I want to show that the following function is continuous: $$ f: C \to I \times I $$ $$ \sum_{n = 1}^{\infty}\frac{a_{n}}{3^n} \overset{f}{\mapsto} \left(\sum_{n = 0}^{\infty}\frac{a_{2n + 1}/2}{2^n}, \sum_{n = 1}^{\infty}\frac{a_{2n}/2}{2^n}\right) \iff 0.a_1a_2\dots_3 \overset{f}{\mapsto} \left( 0.\frac{a_1}{2} \frac{a_3}{2} \dots_2; 0.\frac{a_2}{2}\frac{a_4}{2} \dots_2 \right) $$ To do it by definition i need to show, that for every open subset $(a , b) \times (c, d) \subset I \times I$ the inverse image $f^{-1}[(a , b) \times (c, d)]$ is open subset in $C$. But can I find the inverse image of this subset directly ?

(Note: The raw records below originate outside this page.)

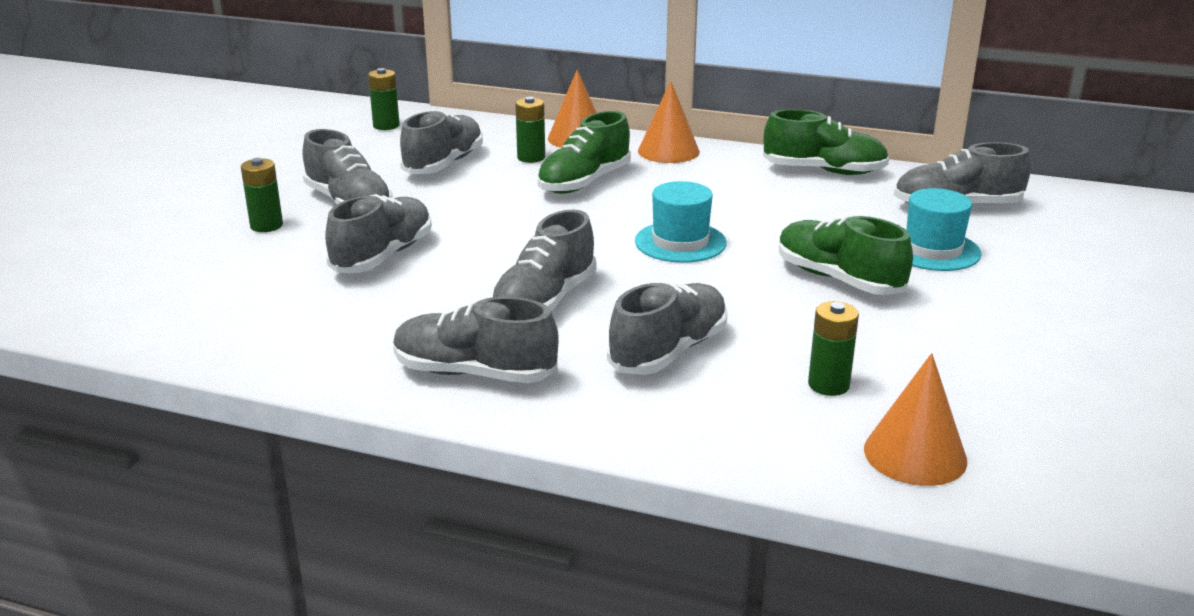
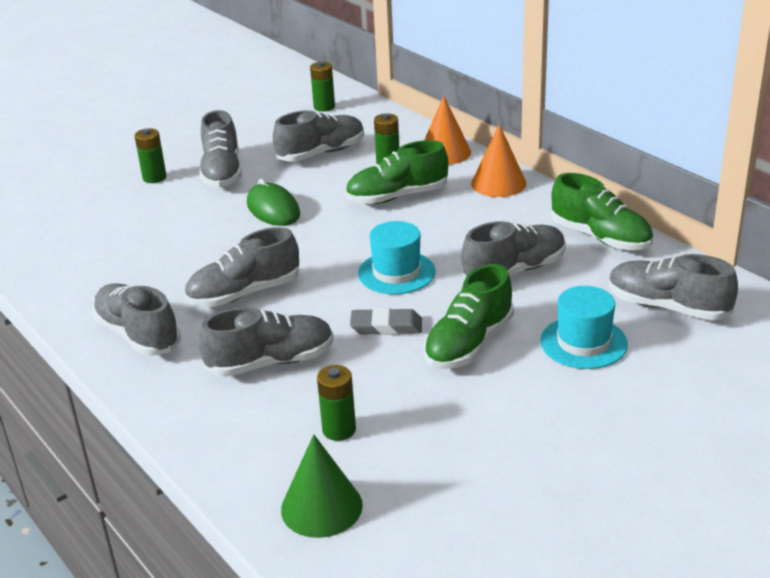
camera: 35 degrees right, 5 degrees up
(383, 256) = (192, 224): grey shoe -> grey shoe (514, 271)
(462, 222) = (273, 209): none -> green mouse
(739, 287) = (386, 326): none -> grey eraser
(838, 279) = (469, 344): green shoe -> green shoe turned 135 degrees counterclockwise
(915, 454) = (321, 507): orange cone -> green cone

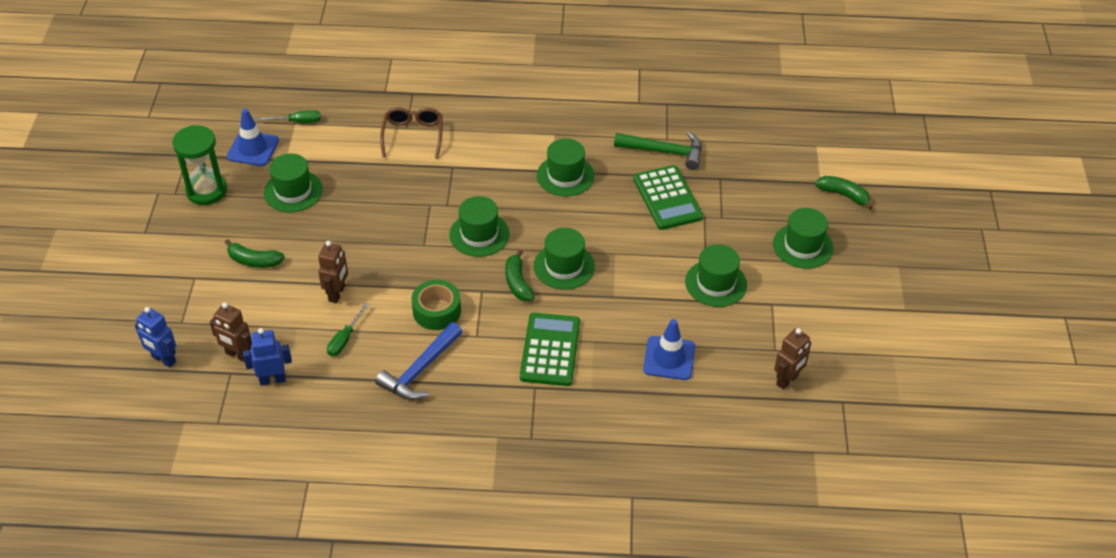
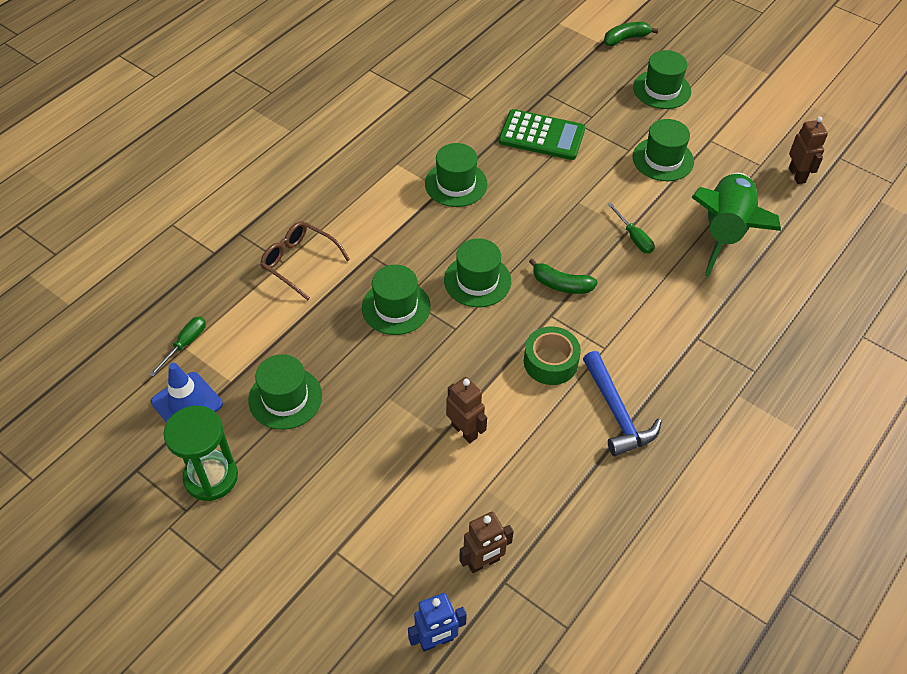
camera: 55 degrees left, 5 degrees up
(254, 261) = (357, 482): green banana -> none
(272, 379) = (541, 546): blue robot -> none
(344, 339) = (532, 455): green screwdriver -> green screwdriver (634, 237)
(550, 350) = (660, 304): green calculator -> none
(564, 266) = (566, 243): green hat -> green hat (396, 307)
(665, 152) = (485, 108): green hammer -> none
(669, 358) = (725, 232): blue traffic cone -> green rocket

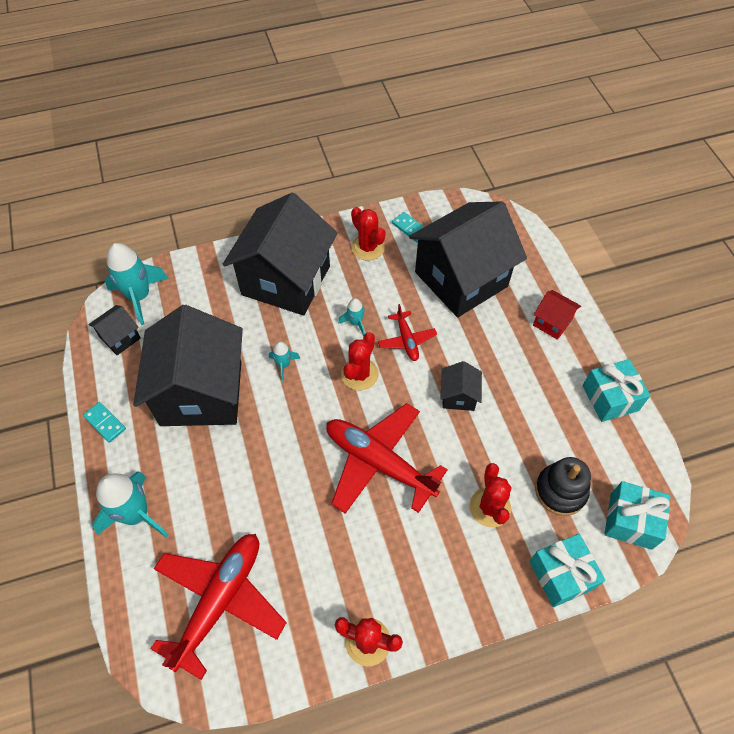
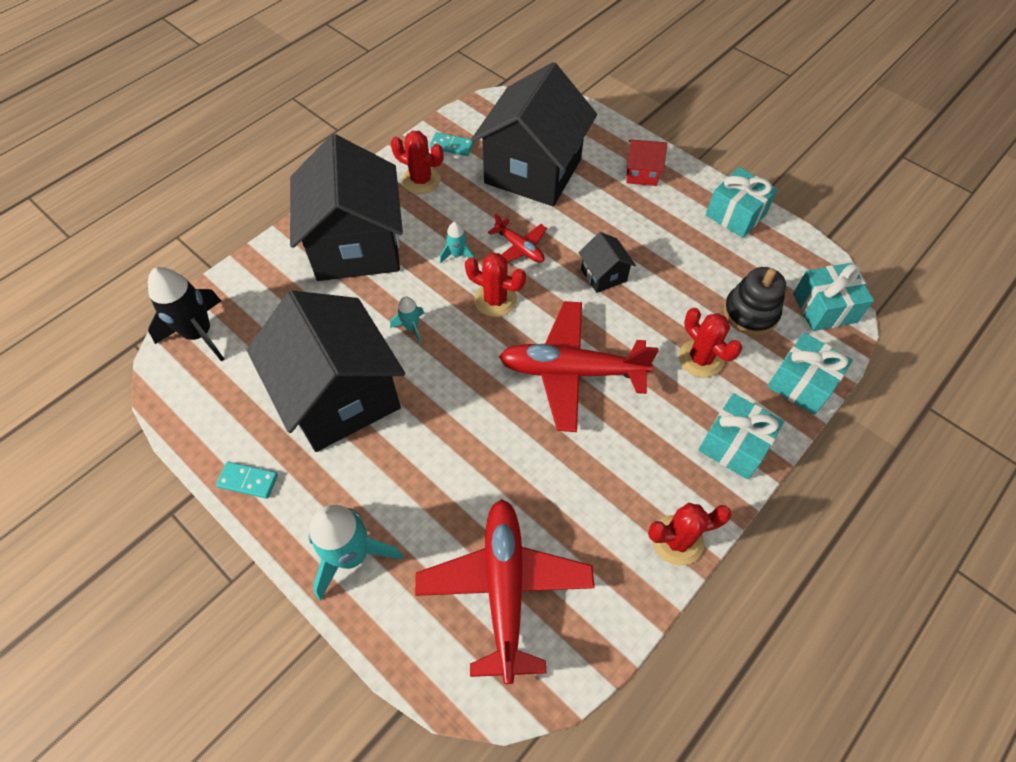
camera: 30 degrees left, 0 degrees up
(120, 338) = (205, 386): black house -> none
(140, 296) = (199, 333): turquoise rocket -> black rocket
(359, 374) = (495, 300): red cactus -> red cactus turned 60 degrees counterclockwise
(466, 593) = (734, 445): none -> turquoise gift

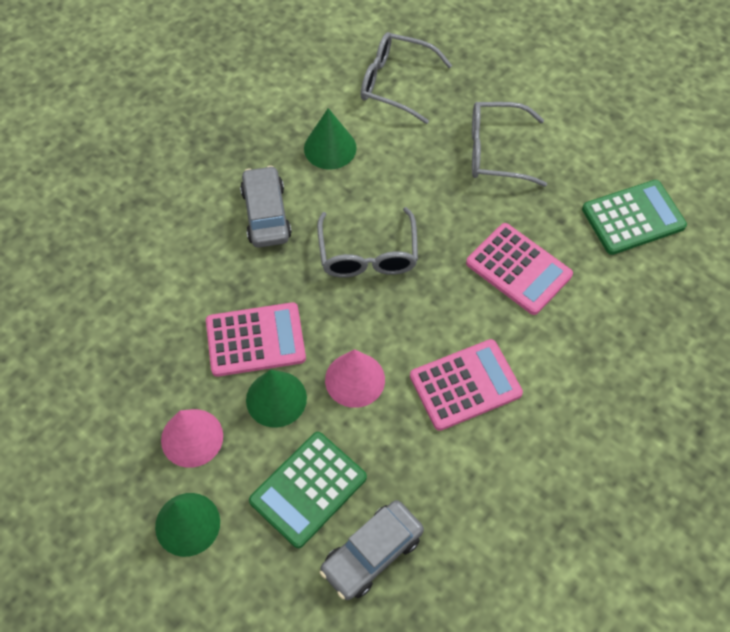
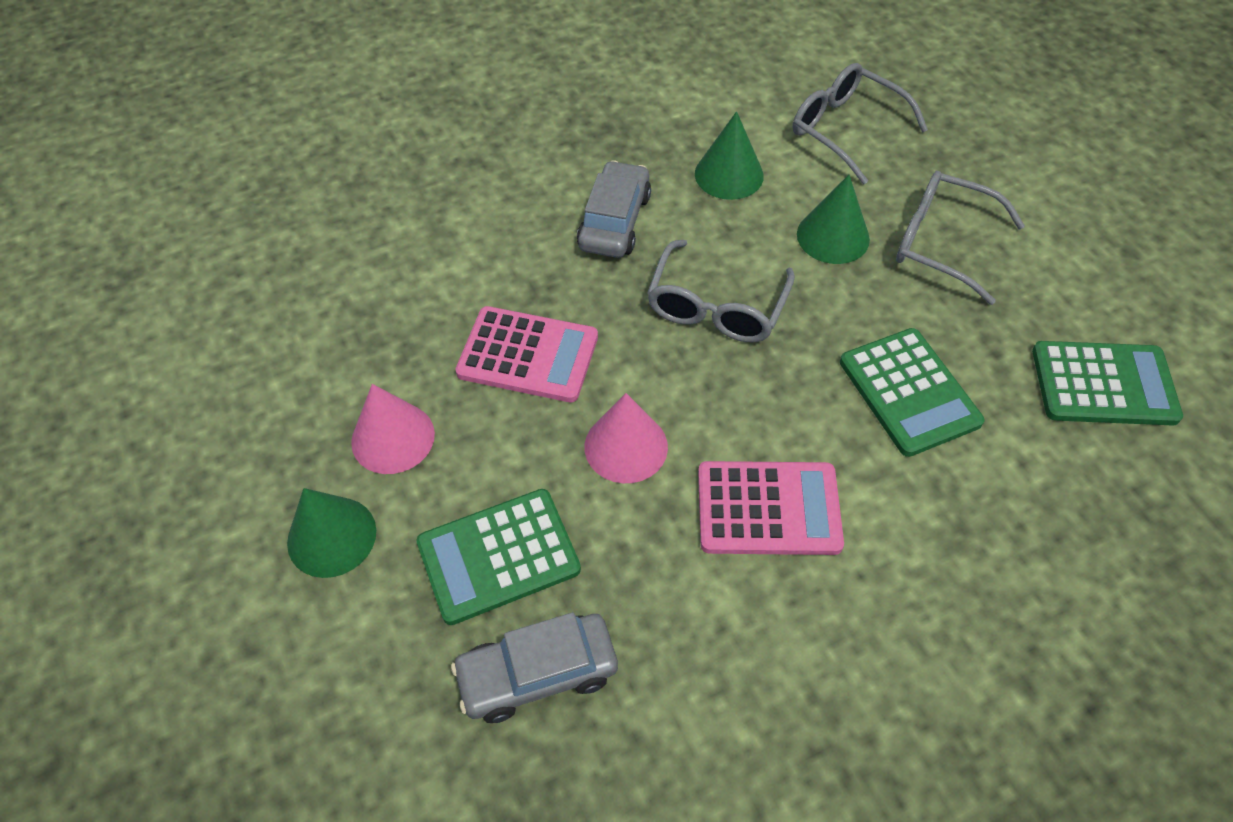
camera: 25 degrees right, 5 degrees down
(276, 399) = (516, 432): green cone -> green cone (833, 236)
(518, 269) = (909, 392): pink calculator -> green calculator

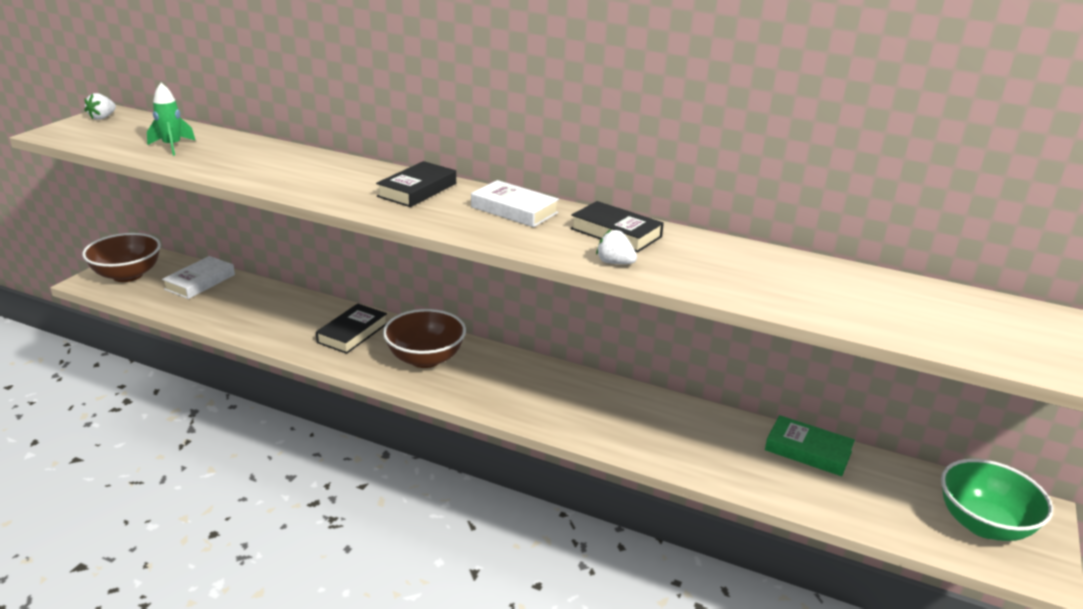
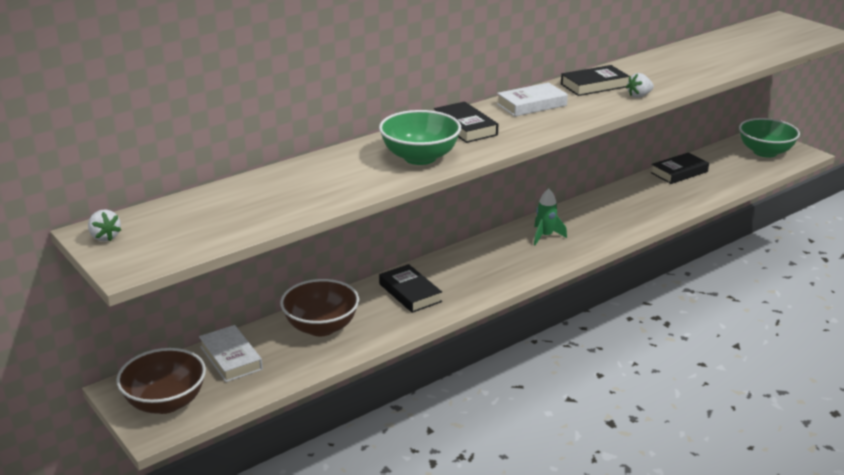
camera: 60 degrees left, 0 degrees up
(172, 146) = (250, 209): green rocket -> green rocket (545, 236)
(323, 184) = (420, 157): none -> green bowl
(425, 359) = (478, 269): brown bowl -> brown bowl (321, 327)
(808, 451) = (679, 172): green book -> black book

UPDATED: Here is my attempt: $$(0.x_1x_2\dots_2, 0.y_1y_2\dots_2) \in (a , b) \times (c, d) $$ Then the following inequalities hold: $$ \sum_{n = 1}^{\infty}\frac{a_n}{2^n} < \sum_{n = 1}^{\infty}\frac{x_n}{2^n} < \sum_{n = 1}^{\infty}\frac{c_n}{2^n} $$ $$ \sum_{n = 1}^{\infty}\frac{b_n}{2^n} < \sum_{n = 1}^{\infty}\frac{y_n}{2^n} < \sum_{n = 1}^{\infty}\frac{d_n}{2^n} $$ But then: $$ \sum_{n = 1}^{\infty}\frac{a_n}{3^{2n - 1}} < \sum_{n = 1}^{\infty}\frac{x_n}{3^{2n - 1}} < \sum_{n = 1}^{\infty}\frac{c_n}{3^{2n - 1}} $$ And also: $$ \sum_{n = 1}^{\infty}\frac{b_n}{3^{2n}} < \sum_{n = 1}^{\infty}\frac{y_n}{3^{2n}} < \sum_{n = 1}^{\infty}\frac{d_n}{3^{2n}} $$ So we can conclude: $$ \sum_{n = 1}^{\infty}\frac{a_n}{3^{2n - 1}} + \sum_{n = 1}^{\infty}\frac{b_n}{3^{2n}} < \sum_{n = 1}^{\infty}\frac{x_n}{3^{2n - 1}} + \sum_{n = 1}^{\infty}\frac{y_n}{3^{2n}} < \sum_{n = 1}^{\infty}\frac{c_n}{3^{2n - 1}} + \sum_{n = 1}^{\infty}\frac{d_n}{3^{2n}} $$ $$ \Rightarrow \sum_{n = 1}^{\infty}\frac{a_n}{3^{2n - 1}} + \sum_{n = 1}^{\infty}\frac{b_n}{3^{2n}} <f^{-1}(x) < \sum_{n = 1}^{\infty}\frac{c_n}{3^{2n - 1}} + \sum_{n = 1}^{\infty}\frac{d_n}{3^{2n}} $$ So $f^{-1}[ (a , b) \times (c, d)] = C \cap \left( \sum_{n = 1}^{\infty}\frac{a_n}{3^{2n - 1}} + \sum_{n = 1}^{\infty}\frac{b_n}{3^{2n}};\sum_{n = 1}^{\infty}\frac{c_n}{3^{2n - 1}} + \sum_{n = 1}^{\infty}\frac{d_n}{3^{2n}} \right)$ - open subset of Cantor Set in induced topology.